## Data to use
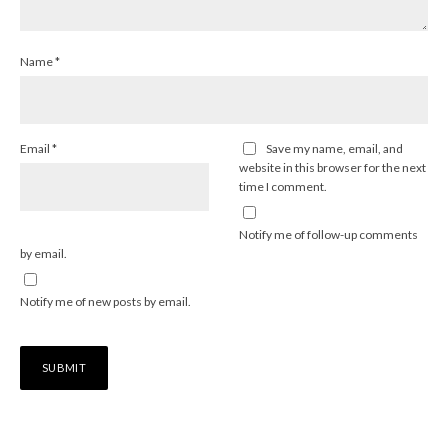
Name
*
Email
*
Save my name, email, and
website in this browser for the next
time I comment.
Notify me of follow-up comments
by email.
Notify me of new posts by email.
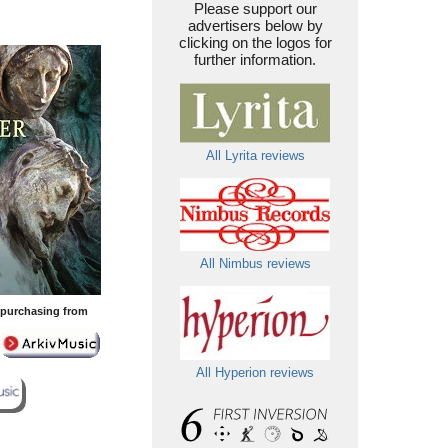
Please support our
advertisers below by
clicking on the logos for
further information.
All Lyrita reviews
All Nimbus reviews
y purchasing from
All Hyperion reviews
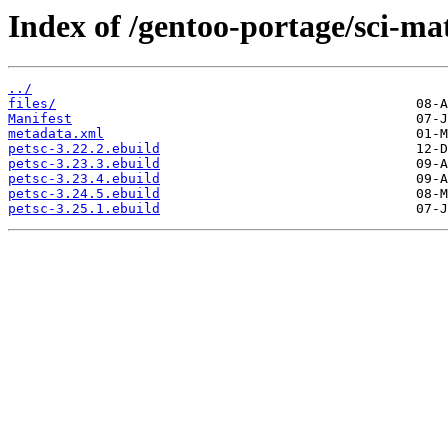
Index of /gentoo-portage/sci-ma
../
files/
Manifest
metadata.xml
petsc-3.22.2.ebuild
petsc-3.23.3.ebuild
petsc-3.23.4.ebuild
petsc-3.24.5.ebuild
petsc-3.25.1.ebuild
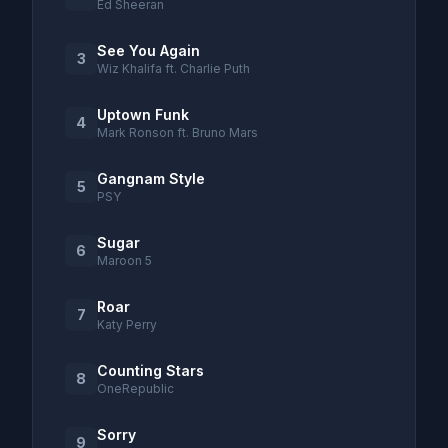
Ed Sheeran
See You Again
3
Wiz Khalifa ft. Charlie Puth
Uptown Funk
4
Mark Ronson ft. Bruno Mars
Gangnam Style
5
PSY
Sugar
6
Maroon 5
Roar
7
Katy Perry
Counting Stars
8
OneRepublic
Sorry
9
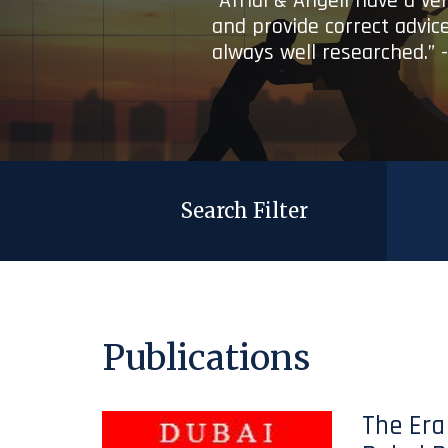
“Afridi & Angell have a ve
and provide correct advice
always well researched.” 
Search Filter
Publications
The Era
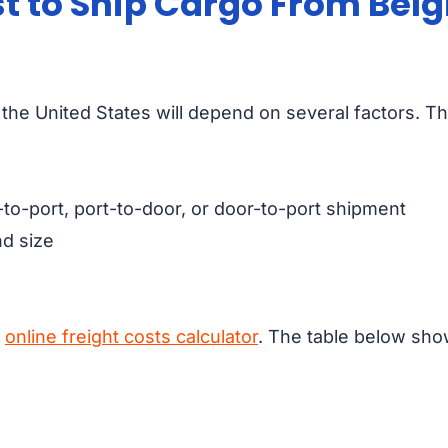
t to Ship Cargo From Belg
the United States will depend on several factors. T
-to-port, port-to-door, or door-to-port shipment
d size
r
online freight costs calculator
. The table below sho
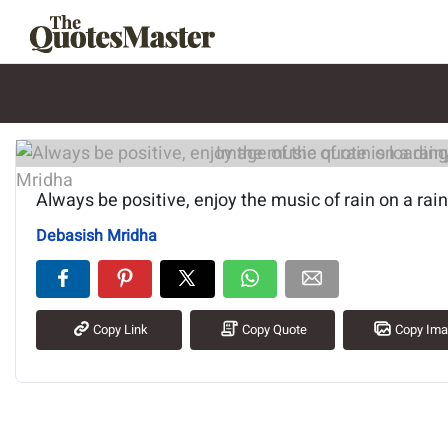
Image of the quote is loading.
Always be positive, enjoy the music of rain on a rai
Debasish Mridha
Copy Link
Copy Quote
Copy Im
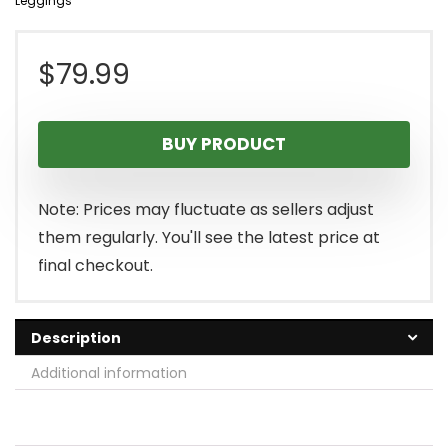
Leggings
$
79.99
BUY PRODUCT
Note: Prices may fluctuate as sellers adjust
them regularly. You'll see the latest price at
final checkout.
Description
Additional information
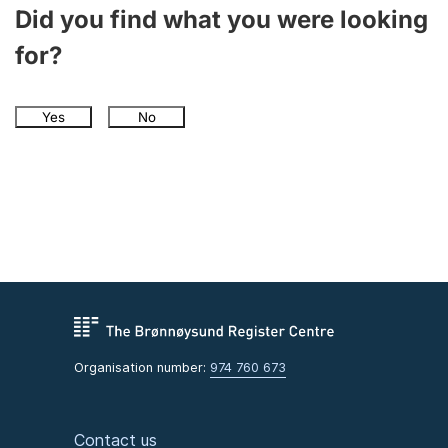
Did you find what you were looking
for?
Yes
No
Organisation number:
974 760 673
Contact us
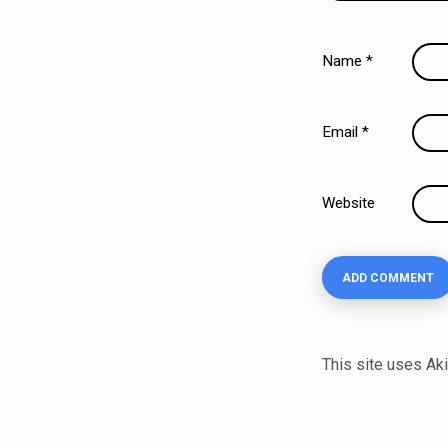
Name
*
Email
*
Website
This site uses A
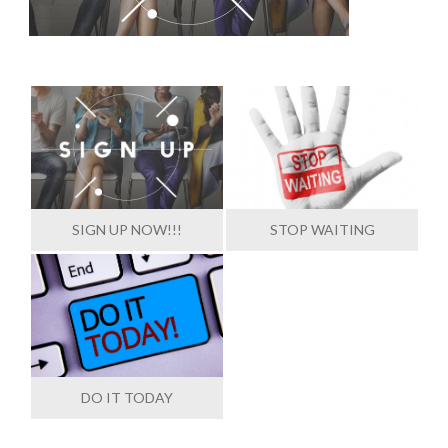
SIGN UP NOW!!!
STOP WAITING
DO IT TODAY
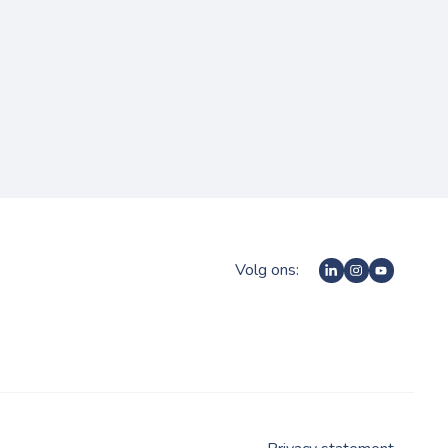
Volg ons:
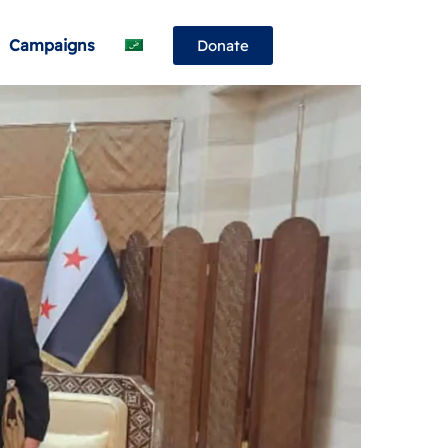
Campaigns
Donate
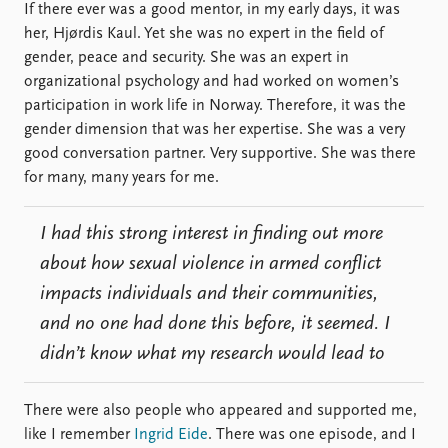
If there ever was a good mentor, in my early days, it was
her, Hjørdis Kaul. Yet she was no expert in the field of
gender, peace and security. She was an expert in
organizational psychology and had worked on women’s
participation in work life in Norway. Therefore, it was the
gender dimension that was her expertise. She was a very
good conversation partner. Very supportive. She was there
for many, many years for me.
I had this strong interest in finding out more
about how sexual violence in armed conflict
impacts individuals and their communities,
and no one had done this before, it seemed. I
didn’t know what my research would lead to
There were also people who appeared and supported me,
like I remember
Ingrid Eide
. There was one episode, and I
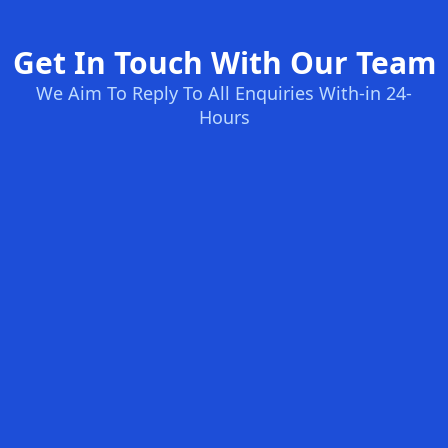
Get In Touch With Our Team
We Aim To Reply To All Enquiries With-in 24-
Hours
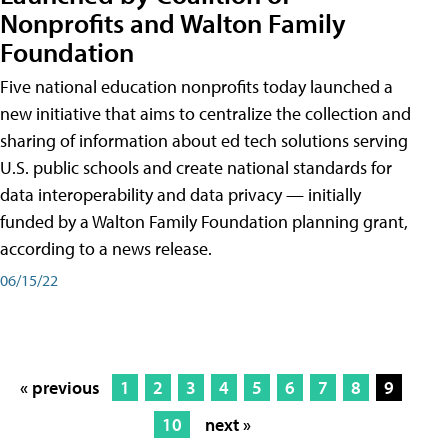
Nonprofits and Walton Family
Foundation
Five national education nonprofits today launched a
new initiative that aims to centralize the collection and
sharing of information about ed tech solutions serving
U.S. public schools and create national standards for
data interoperability and data privacy — initially
funded by a Walton Family Foundation planning grant,
according to a news release.
06/15/22
« previous
1
2
3
4
5
6
7
8
9
10
next »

## About this exercise
Above, find the line with "Debasish Mridha"; copy it and every line down to the line with "Did you find what you were looking", exactly and both included, but no pictures.

## Task solution
Debasish Mridha
Copy Link
Copy Quote
Copy Im
Leggings
$
79.99
BUY PRODUCT
Note: Prices may fluctuate as sellers adjust
them regularly. You'll see the latest price at
final checkout.
Description
Additional information
Did you find what you were looking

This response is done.